* Material supplied:
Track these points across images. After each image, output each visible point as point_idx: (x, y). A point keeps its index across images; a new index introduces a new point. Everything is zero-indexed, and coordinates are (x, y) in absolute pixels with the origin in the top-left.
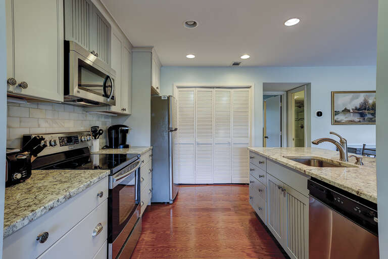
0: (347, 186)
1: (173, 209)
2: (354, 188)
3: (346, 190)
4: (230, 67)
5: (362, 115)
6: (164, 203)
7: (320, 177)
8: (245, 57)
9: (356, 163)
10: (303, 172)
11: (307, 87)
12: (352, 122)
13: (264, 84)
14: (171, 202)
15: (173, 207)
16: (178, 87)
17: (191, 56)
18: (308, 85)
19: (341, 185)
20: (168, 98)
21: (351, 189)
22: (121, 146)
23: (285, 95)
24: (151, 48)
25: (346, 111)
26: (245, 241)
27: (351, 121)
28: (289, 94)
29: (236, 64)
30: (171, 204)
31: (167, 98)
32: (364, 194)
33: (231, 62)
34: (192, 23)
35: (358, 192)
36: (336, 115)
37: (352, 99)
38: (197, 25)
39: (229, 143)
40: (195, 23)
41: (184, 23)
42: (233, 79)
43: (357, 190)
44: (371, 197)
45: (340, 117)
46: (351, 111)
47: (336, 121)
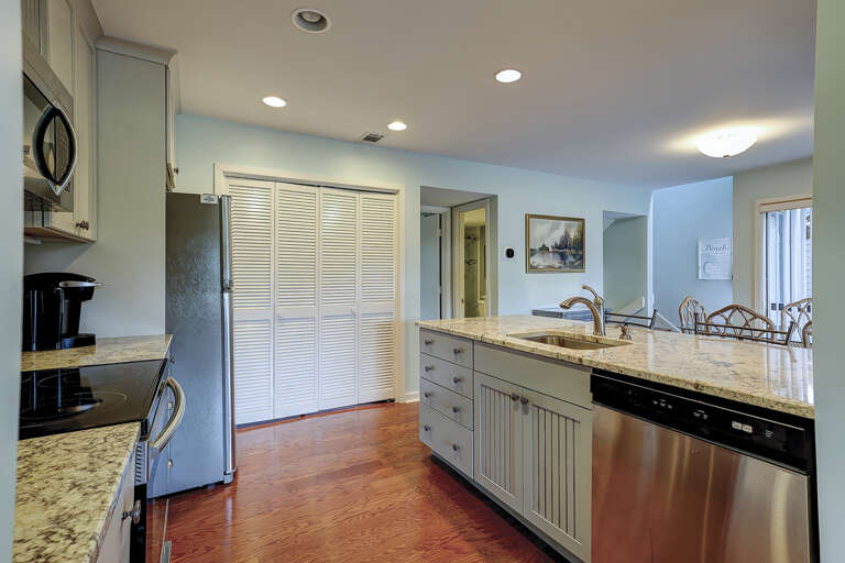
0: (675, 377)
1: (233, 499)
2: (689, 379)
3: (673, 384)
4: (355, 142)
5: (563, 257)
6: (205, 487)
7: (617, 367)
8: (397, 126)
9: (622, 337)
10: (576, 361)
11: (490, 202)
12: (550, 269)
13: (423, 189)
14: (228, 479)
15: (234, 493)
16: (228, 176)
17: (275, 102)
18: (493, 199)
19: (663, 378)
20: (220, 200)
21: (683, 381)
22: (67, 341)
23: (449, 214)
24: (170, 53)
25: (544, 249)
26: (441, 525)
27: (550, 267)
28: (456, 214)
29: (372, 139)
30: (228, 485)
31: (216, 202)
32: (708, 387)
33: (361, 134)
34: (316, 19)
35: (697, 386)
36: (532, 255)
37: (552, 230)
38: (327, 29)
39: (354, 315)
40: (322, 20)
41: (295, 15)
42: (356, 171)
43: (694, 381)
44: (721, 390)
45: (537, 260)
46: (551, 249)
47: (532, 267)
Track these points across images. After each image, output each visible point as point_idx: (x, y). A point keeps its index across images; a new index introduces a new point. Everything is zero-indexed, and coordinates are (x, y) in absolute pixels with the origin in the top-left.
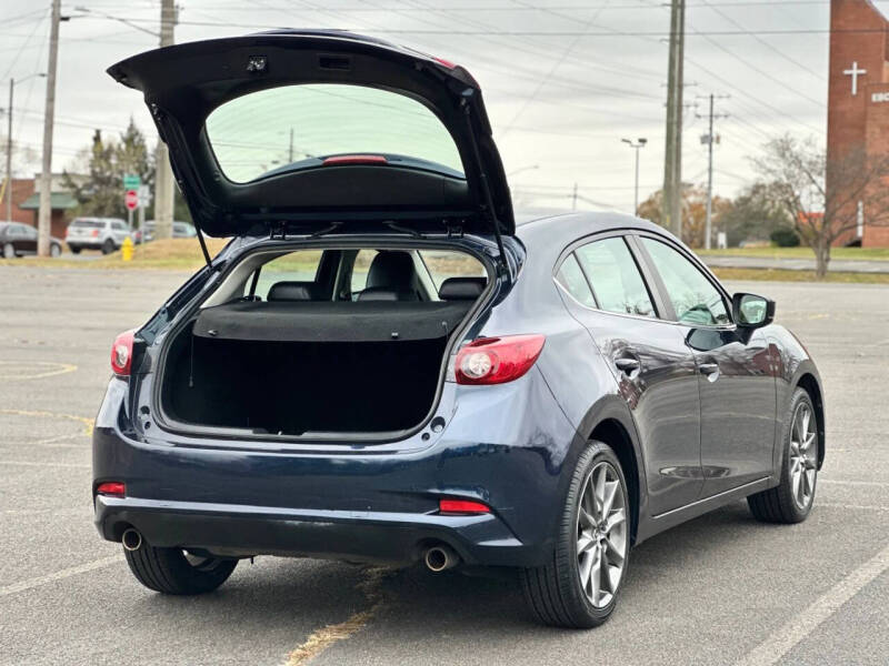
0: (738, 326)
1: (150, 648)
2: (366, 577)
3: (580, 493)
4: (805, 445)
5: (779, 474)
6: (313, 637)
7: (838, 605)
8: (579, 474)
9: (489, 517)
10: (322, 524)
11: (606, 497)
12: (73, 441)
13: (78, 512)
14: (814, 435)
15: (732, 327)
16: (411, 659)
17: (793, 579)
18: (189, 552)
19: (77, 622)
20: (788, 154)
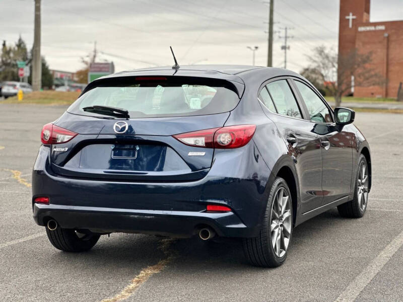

* What is required: Write out the lines of the material above exactly, from its first line through the line that contains "10: (303, 172)", so that no picture appears in the copy.

* Solved problem:
Track these points across images. After each image, output each visible point as point_idx: (x, y). A point keeps its index across images; a new index introduces a new point. Everything is zero-indexed, and coordinates are (x, y) in absolute pixels with the origin in the top-left.
0: (347, 186)
1: (173, 209)
2: (354, 188)
3: (346, 190)
4: (230, 67)
5: (362, 115)
6: (164, 203)
7: (320, 177)
8: (245, 57)
9: (356, 163)
10: (303, 172)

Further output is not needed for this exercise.